9.14.2005

"The American people would demand action on Africa if only someone would tell them the facts."

Another World Summit post: This coming Sunday's NY Times Magazine has a huge political article by someone working on a book on the United Nations. Its topic is "a new and heretofore undescribed planet in an emerging galaxy filled with transnational, multinational and subnational bodies.... a kind of one-man state who fills his treasury with the global currency of fame....the most politically effective figure in the recent history of popular culture." Um...that would be Bono.

The article (here) gives a fascinating behind-the-scenes look at how the amazing impact he's had for Africa has happened and what the outlook is now.

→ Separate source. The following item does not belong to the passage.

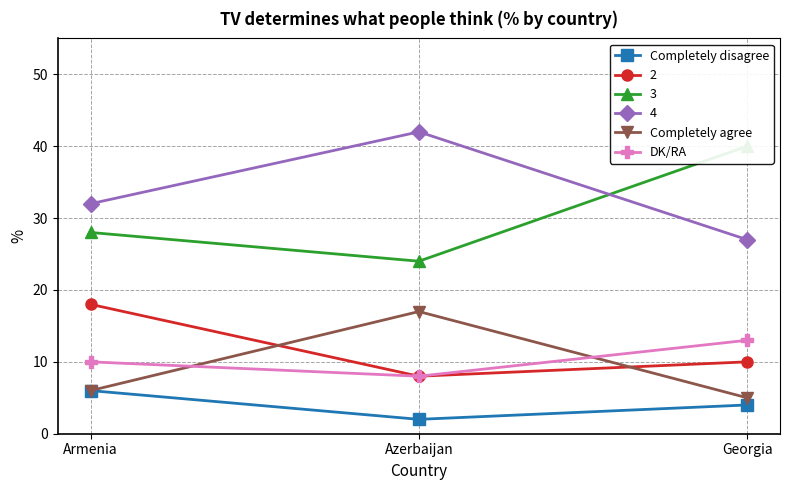

How many distinct data groups are displayed?

3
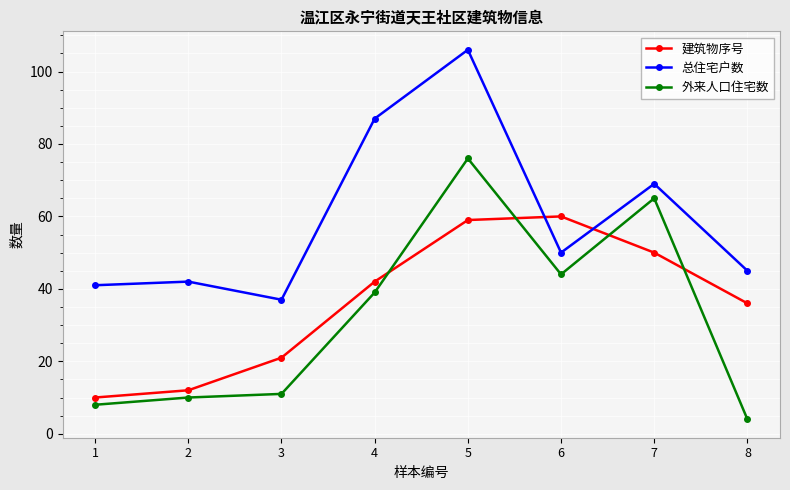

Which series has the largest range (max minus min)?

外来人口住宅数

I certainly hope there aren't many of our blog readers whose interests are so strictly and narrowly religious that you'll only want to skim this thorough and serious 14-page profile -- but if there are and if you do, you'll miss finding out what church Bono is raising his kids in. And no, I'm not telling you what page that's on.

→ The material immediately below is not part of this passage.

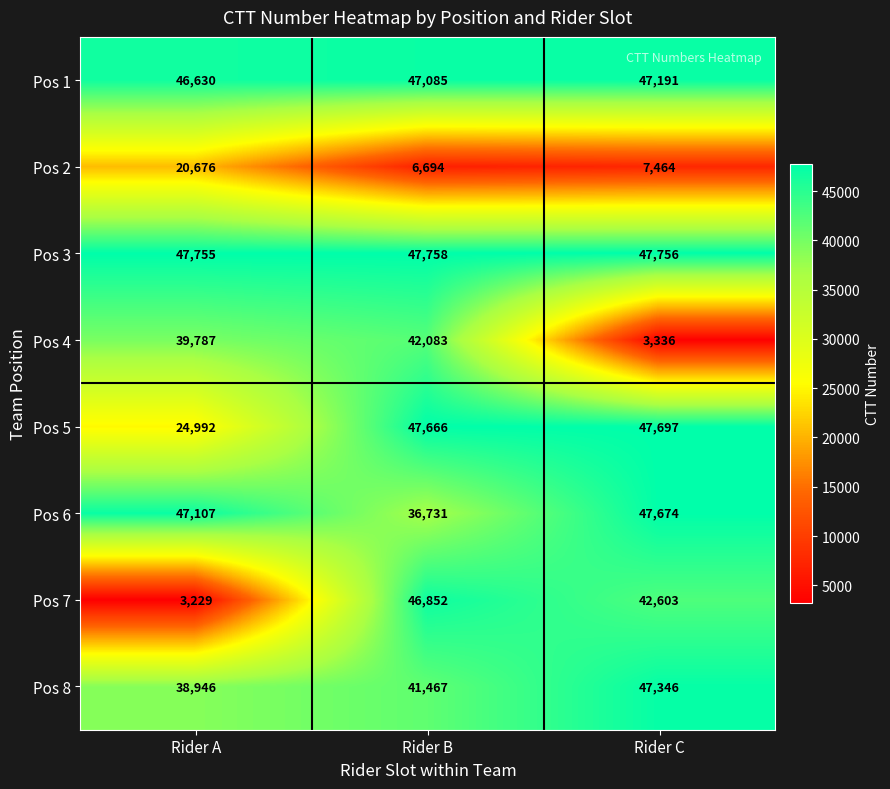

What is the greatest value displayed?

47758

Here's an excerpt from the New York Times Bono profile, recounting a famous story:
In mid-2000, Bono received an audience with Senator Jesse Helms, viewed by Bono's fellow lefties, including members of the band, as the archfiend himself. Bono quickly realized that his usual spiel about debt service and so on wasn't making a dent. So, he recalls: "I started talking about Scripture. I talked about AIDS as the leprosy of our age." Married women and children were dying of AIDS, he told the senator, and governments burdened by debt couldn't do a thing about it. Helms listened, and his eyes began to well up. Finally the flinty old Southerner rose to his feet, grabbed for his cane and said, "I want to give you a blessing." He embraced the singer, saying, "I want to do anything I can to help you." Kasich, who was watching from a couch, says, "I thought somebody had spiked my coffee."

And here's another which I just like:
By the summer of 1999, Bono was ready to take on Washington. The Clinton administration was already committed to canceling two-thirds or so of the $6 billion that the poorest African countries owed the United States, but Bono wanted 100 percent cancellation - not only because he thought it was right, but also because you can't sing about two-thirds of something. "It has to feel like history," he says. "Incrementalism leaves the audience in a snooze."